Разделитель для чтения книг в онлайн библиотеке

Онлайн книга «Война конца света»

Cтраница 30

Он родился с очень короткими ногами и несуразно огромной головой, и жители Натубы, увидев младенца, подумали, что лучше бы милосердный господь прибрал его сразу: если и выживет, ходить все равно не сможет и будет дурачком. Но сбылось только первое предсказание, ибо, хотя младший сын коновала и холостильщика Селестино Пардинаса так и не научился ходить по-человечески, он отличался острым умом, редкостной памятью, был жаден до знаний и имел на плечах голову, хоть она и вызывала смех. Он был сплошным исключением из правил: родился в семье Пардинаса, где никогда ни одного урода не рождалось, был слаб и хил, но не болел и не умер, передвигался не по-людски, а на четвереньках, и голова его росла так стремительно, что казалось невероятным, как это маленькое тельце не согнется под такой тяжестью. Но когда он сам, ни у кого ничего не спрашивая, выучился читать и писать, по Натубе прошел слух: истинный отец его-не коновал Селестино, а сам сатана.

Ни Селестино, ни дона Гауденсия не дали себе труда-должно быть, сочли это лишним и бесполезным– отвести его к дону Асенио, который не только изготовлял изразцы для всей Натубы, но и обучал окрестных ребятишек грамоте, начаткам латыни и закону божьему. А когда в один прекрасный день пришел почтальон и приколотил на щите у церковной площади указ, даже не подумав, как было предписано, прочесть его вслух, потому что до захода солнца ему надо было успеть еще в десять мест, жители долго таращились на загадочные письмена, пока откуда-то с земли не прозвучал голос Леона: «Тут написано, что грозит эпидемия ящура, будет падеж скота, и потому надо сжигать мусор, засыпать стоила креозотом и кипятить молоко и воду». Подоспевший дон Асенио подтвердил, что именно так все и написано – слово в слово. Соседи пристали с расспросами, и Леон дал объяснения, которые многим показались подозрительными: он будто бы выучился читать, следя за теми, кто умел. В Натубе таких грамотеев было четверо-дон Асенио, десятник Фелисбело, лекарь дон Абелардо и жестянщик Зосимо. Никто из них не давал ему уроков, но все четверо припомнили, что стоило им присесть и начать читать или писать письмо соседям, как рядом тотчас возникала огромная косматая голова Леона и неотрывно следили за ними его пытливые глаза. Он выучился грамоте и, лежа в тени жасмина, читал и перечитывал газеты, требники, часословы, объявления-все, что попадет под руку. Вооружаясь гусиным пером, собственноручно очинённым и расщепленным, и самодельными чернилами, он крупными красивыми буквами писал поздравления ко дню именин, сообщения о свадьбах, похоронах, крестинах, болезнях и прочих событиях, происходивших в Натубе, а верховой почтальон, раз в неделю туда заезжавший, доставлял это по адресам. Кроме того, Леон под диктовку земляков писал письма. Все это он делал бесплатно, ни с кого не брал ни гроша, но от нечастых подарков не отказывался.

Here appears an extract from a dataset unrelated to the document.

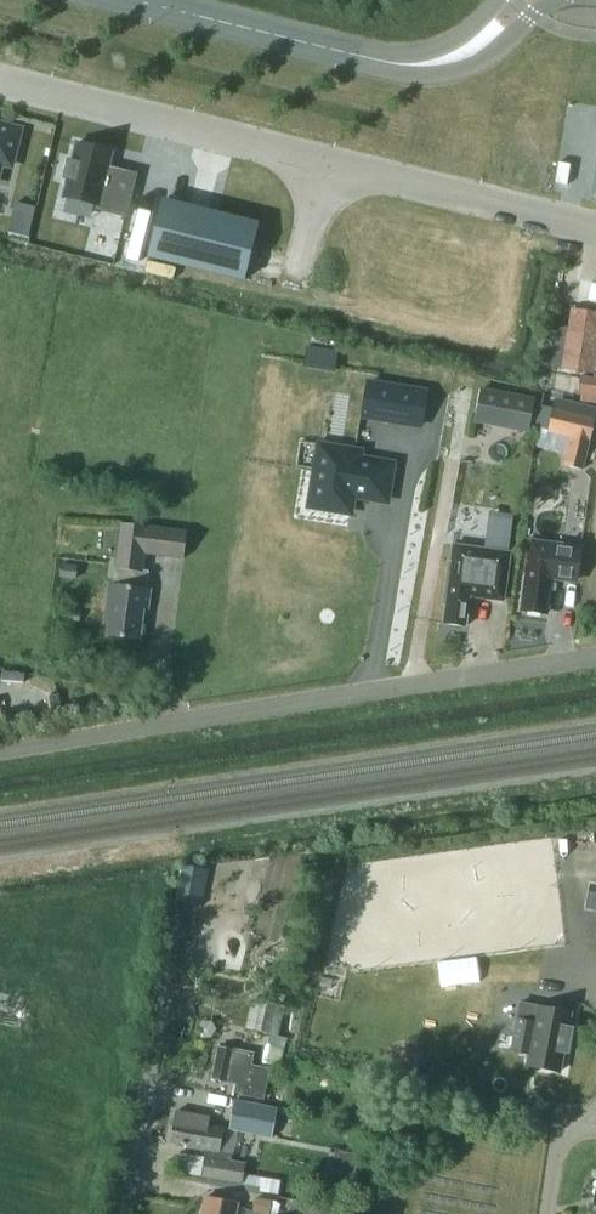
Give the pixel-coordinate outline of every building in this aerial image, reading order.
[(2,163),(12,166),(21,129),(0,124),(0,169),(2,163)] [(72,161),(69,160),(65,177),(68,178),(64,196),(98,204),(97,208),(126,216),(135,179),(118,175),(120,169),(109,166),(113,152),(77,143),(72,161)] [(37,234),(43,204),(22,200),(16,229),(37,234)] [(149,257),(244,280),(258,223),(163,200),(149,257)] [(58,215),(53,235),(114,250),(119,231),(58,215)] [(571,309),(562,369),(586,372),(595,313),(571,309)] [(369,382),(364,416),(421,425),(427,392),(369,382)] [(482,389),(477,417),(530,427),(535,399),(482,389)] [(541,405),(537,429),(542,430),(548,431),(570,436),(566,455),(564,464),(582,469),(589,441),(594,417),(553,407),(541,405)] [(321,445),(311,505),(350,512),(353,494),(361,496),(386,500),(392,464),(359,458),(360,452),(321,445)] [(121,523),(116,568),(114,584),(109,584),(105,620),(109,620),(107,635),(140,639),(144,608),(148,609),(150,589),(146,588),(148,571),(143,570),(145,553),(184,558),(187,531),(148,526),(121,523)] [(523,610),(546,613),(549,590),(552,591),(554,580),(577,583),(582,545),(531,539),(524,591),(525,591),(523,610)] [(444,623),(466,625),(470,596),(504,600),(510,552),(453,544),(451,561),(449,561),(443,603),(446,604),(444,623)] [(585,908),(595,910),(595,891),(589,890),(585,908)] [(19,1026),(19,1024),(24,1025),(26,1018),(21,1017),(23,1006),(0,1001),(0,1023),(19,1026)] [(521,1002),(512,1050),(530,1053),(527,1065),(560,1071),(563,1052),(569,1053),(573,1027),(566,1026),(569,1011),(521,1002)] [(235,1091),(265,1097),(271,1068),(251,1064),(253,1052),(219,1045),(212,1079),(236,1084),(235,1091)] [(229,1130),(272,1138),(278,1107),(235,1099),(229,1130)] [(202,1176),(242,1182),(245,1163),(231,1161),(232,1154),(219,1152),(223,1128),(208,1125),(209,1116),(176,1111),(170,1141),(185,1144),(185,1147),(202,1150),(201,1156),(205,1157),(202,1176)] [(238,1203),(221,1199),(220,1198),(220,1199),(206,1196),(203,1213),(236,1213),(238,1203)] [(253,1210),(269,1213),(271,1201),(255,1198),(253,1210)]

На самом деле его звали не Леон, а Фелисио, но прозвище, как часто случается в сертанах, заменило имя и приклеилось намертво, а получил он его, скорей всего, в насмешку: у него была огромная, как у льва, голова, которая к тому же, словно доказывая правоту шутников, со временем покрылась жесткими кудрявыми завитками – они спускались ниже ушей и вздрагивали при каждом движении. Передвигался он на четвереньках, как и положено льву, а на руки надевал кожаные варежки, отчего они совсем становились похожи на звериные лапы, но его фигура с коротенькими ножками и длинными руками, без устали отталкивавшимися от земли, скорее приводила на память обезьяну, а не грозного хищника. Впрочем, он мог выпрямиться во весь рост и даже сделать несколько шагов как все, но это утомляло его безмерно, и он принужден был носить не штаны, а какой-то балахон, напоминавший разом и женское платье, и сутану миссионера, и одеяние кающегося.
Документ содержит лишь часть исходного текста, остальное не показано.